Omit all pictures. Reproduce exactly the lines from the first line of the records below through the line with "Two coats of".

═══ Data for this exercise

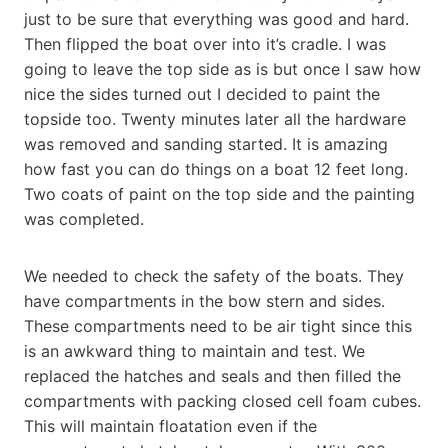
just to be sure that everything was good and hard.
Then flipped the boat over into it’s cradle. I was
going to leave the top side as is but once I saw how
nice the sides turned out I decided to paint the
topside too. Twenty minutes later all the hardware
was removed and sanding started. It is amazing
how fast you can do things on a boat 12 feet long.
Two coats of paint on the top side and the painting
was completed.
We needed to check the safety of the boats. They
have compartments in the bow stern and sides.
These compartments need to be air tight since this
is an awkward thing to maintain and test. We
replaced the hatches and seals and then filled the
compartments with packing closed cell foam cubes.
This will maintain floatation even if the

══════

* **Exercise response**
just to be sure that everything was good and hard.
Then flipped the boat over into it’s cradle. I was
going to leave the top side as is but once I saw how
nice the sides turned out I decided to paint the
topside too. Twenty minutes later all the hardware
was removed and sanding started. It is amazing
how fast you can do things on a boat 12 feet long.
Two coats of paint on the top side and the painting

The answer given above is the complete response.